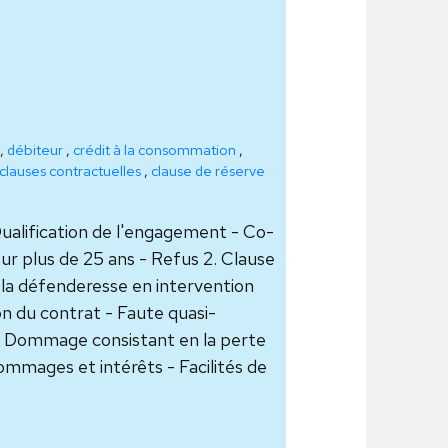
,
débiteur
,
crédit à la consommation
,
clauses contractuelles
,
clause de réserve
Qualification de l'engagement - Co-
ur plus de 25 ans - Refus 2. Clause
 la défenderesse en intervention
on du contrat - Faute quasi-
 - Dommage consistant en la perte
ommages et intérêts - Facilités de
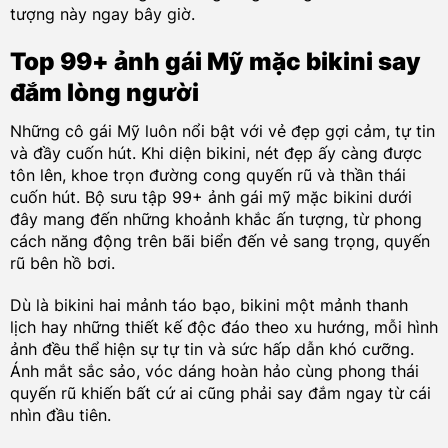
tượng này ngay bây giờ.
Top 99+ ảnh gái Mỹ mặc bikini say
đắm lòng người
Những cô gái Mỹ luôn nổi bật với vẻ đẹp gợi cảm, tự tin
và đầy cuốn hút. Khi diện bikini, nét đẹp ấy càng được
tôn lên, khoe trọn đường cong quyến rũ và thần thái
cuốn hút. Bộ sưu tập 99+ ảnh gái mỹ mặc bikini dưới
đây mang đến những khoảnh khắc ấn tượng, từ phong
cách năng động trên bãi biển đến vẻ sang trọng, quyến
rũ bên hồ bơi.
Dù là bikini hai mảnh táo bạo, bikini một mảnh thanh
lịch hay những thiết kế độc đáo theo xu hướng, mỗi hình
ảnh đều thể hiện sự tự tin và sức hấp dẫn khó cưỡng.
Ánh mắt sắc sảo, vóc dáng hoàn hảo cùng phong thái
quyến rũ khiến bất cứ ai cũng phải say đắm ngay từ cái
nhìn đầu tiên.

------

— WORK INSTRUCTIONS —
Without any picture, return exactly the lines of the records above from the first through the line that contains "tôn lên, khoe".

— WRITTEN REPLY —
,
débiteur
,
crédit à la consommation
,
clauses contractuelles
,
clause de réserve
Qualification de l'engagement - Co-
ur plus de 25 ans - Refus 2. Clause
 la défenderesse en intervention
on du contrat - Faute quasi-
 - Dommage consistant en la perte
ommages et intérêts - Facilités de
tượng này ngay bây giờ.
Top 99+ ảnh gái Mỹ mặc bikini say
đắm lòng người
Những cô gái Mỹ luôn nổi bật với vẻ đẹp gợi cảm, tự tin
và đầy cuốn hút. Khi diện bikini, nét đẹp ấy càng được
tôn lên, khoe trọn đường cong quyến rũ và thần thái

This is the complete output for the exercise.